The pictures do not go in the copy. Reproduce the rest of the entries exactly.
Listed records below:
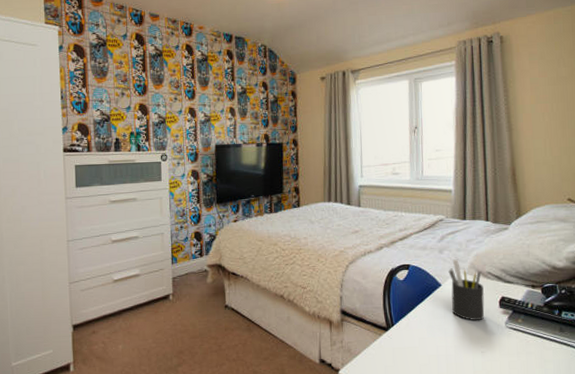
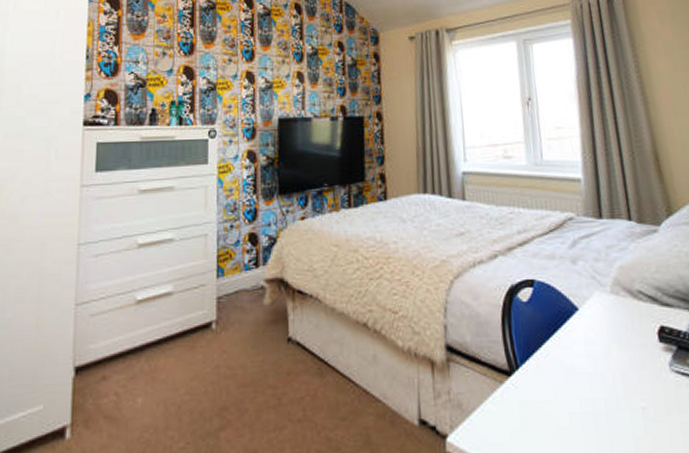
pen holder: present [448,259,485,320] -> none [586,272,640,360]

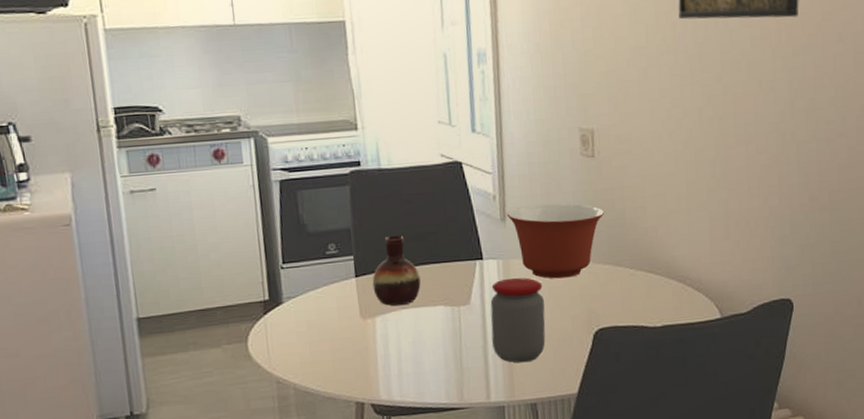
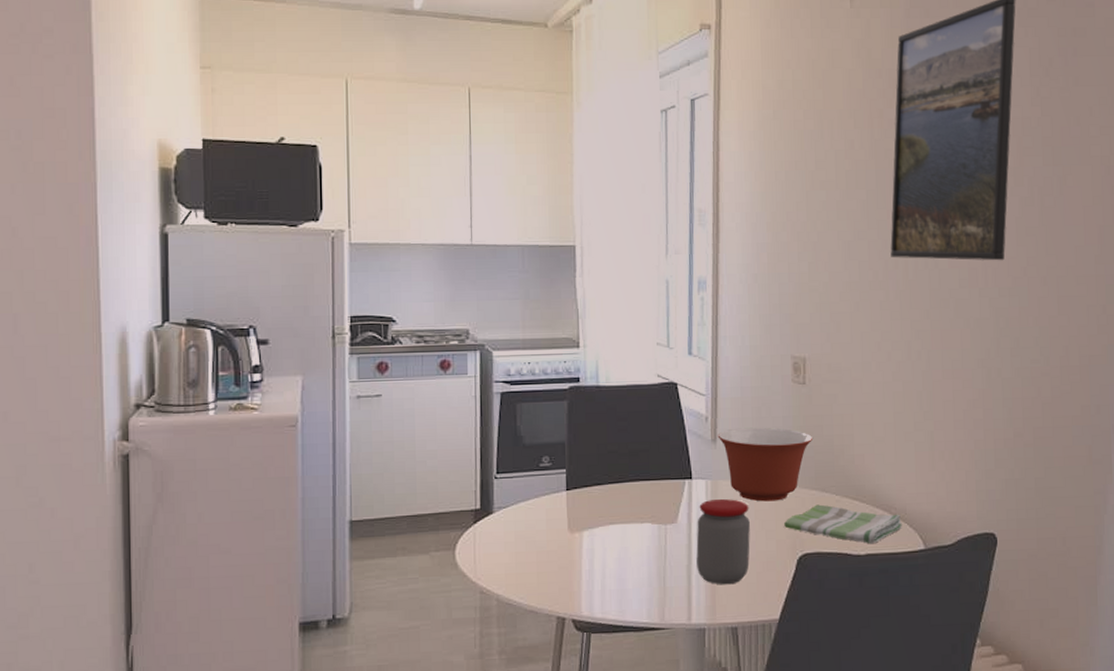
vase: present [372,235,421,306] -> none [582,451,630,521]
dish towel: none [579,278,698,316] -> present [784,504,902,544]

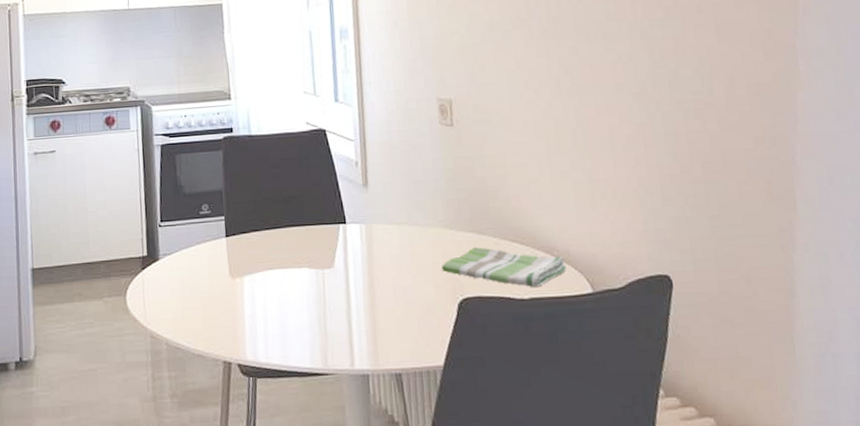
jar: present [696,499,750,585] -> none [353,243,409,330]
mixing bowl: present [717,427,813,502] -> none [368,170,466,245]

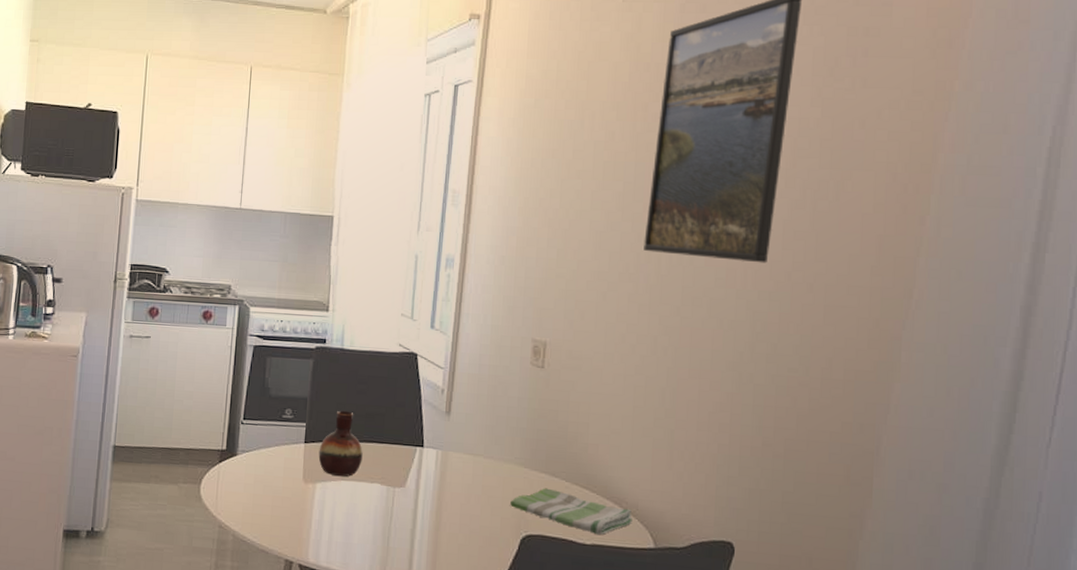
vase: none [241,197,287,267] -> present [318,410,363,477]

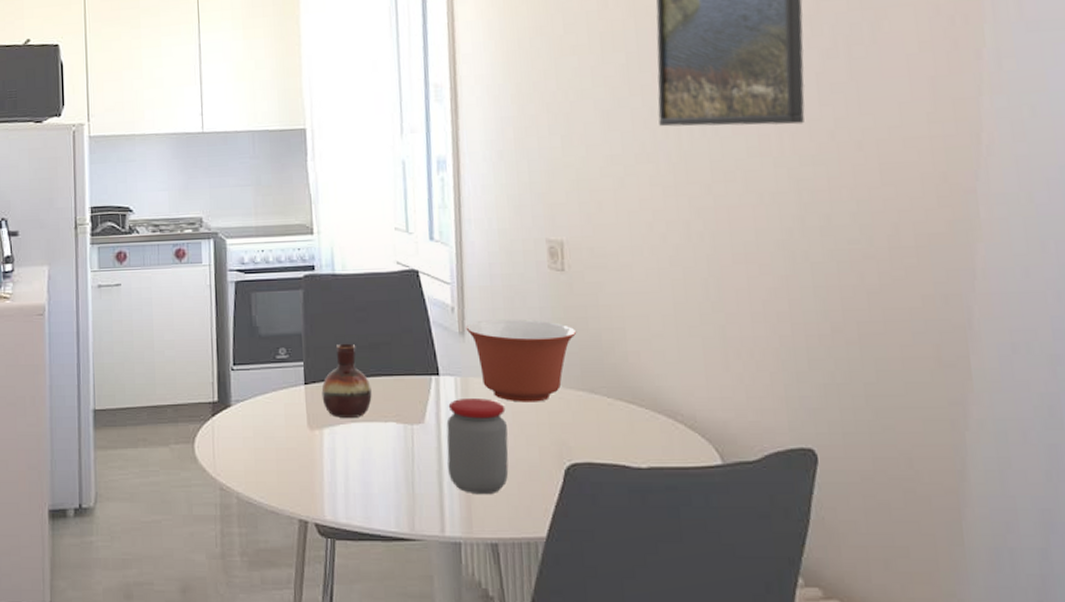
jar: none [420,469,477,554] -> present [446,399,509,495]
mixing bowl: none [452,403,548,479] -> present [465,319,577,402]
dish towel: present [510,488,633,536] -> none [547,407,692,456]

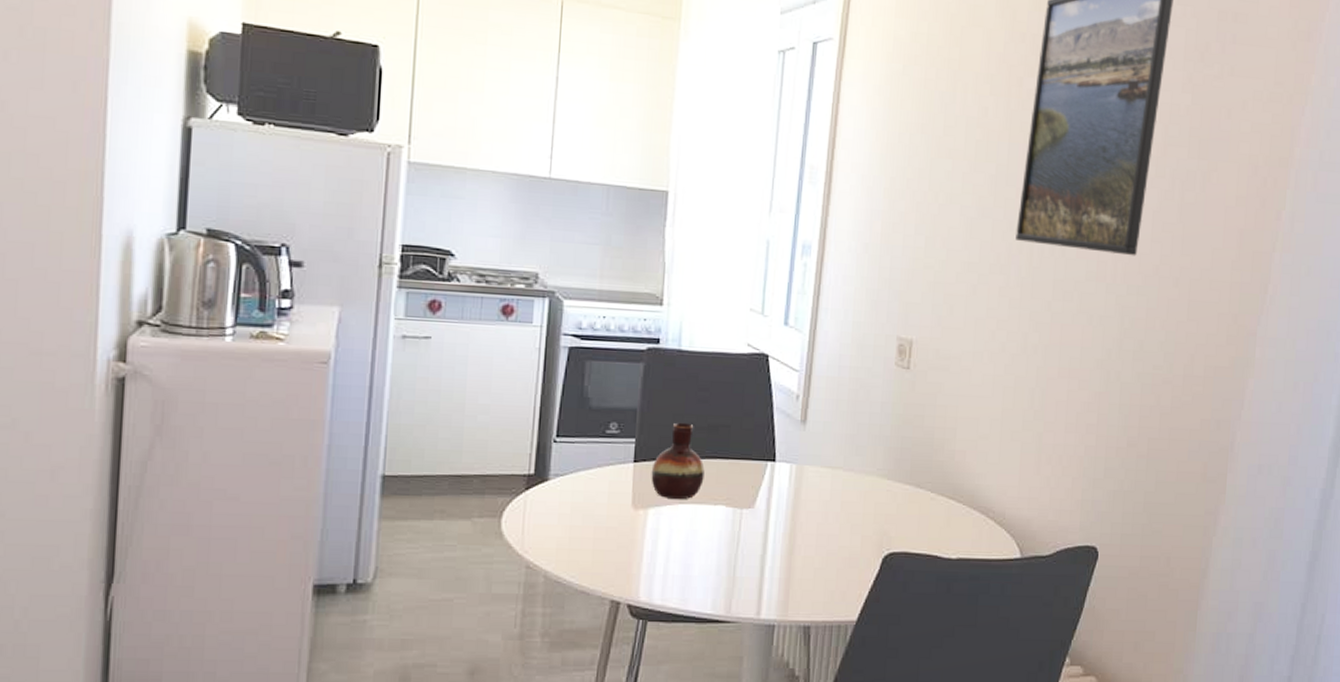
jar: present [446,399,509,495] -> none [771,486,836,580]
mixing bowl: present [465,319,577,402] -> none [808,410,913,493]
End of Listed records.
# Answer section
pen holder: present [448,259,485,320] -> none [586,272,640,360]

vase: present [372,235,421,306] -> none [582,451,630,521]
dish towel: none [579,278,698,316] -> present [784,504,902,544]

jar: present [696,499,750,585] -> none [353,243,409,330]
mixing bowl: present [717,427,813,502] -> none [368,170,466,245]

vase: none [241,197,287,267] -> present [318,410,363,477]

jar: none [420,469,477,554] -> present [446,399,509,495]
mixing bowl: none [452,403,548,479] -> present [465,319,577,402]
dish towel: present [510,488,633,536] -> none [547,407,692,456]

jar: present [446,399,509,495] -> none [771,486,836,580]
mixing bowl: present [465,319,577,402] -> none [808,410,913,493]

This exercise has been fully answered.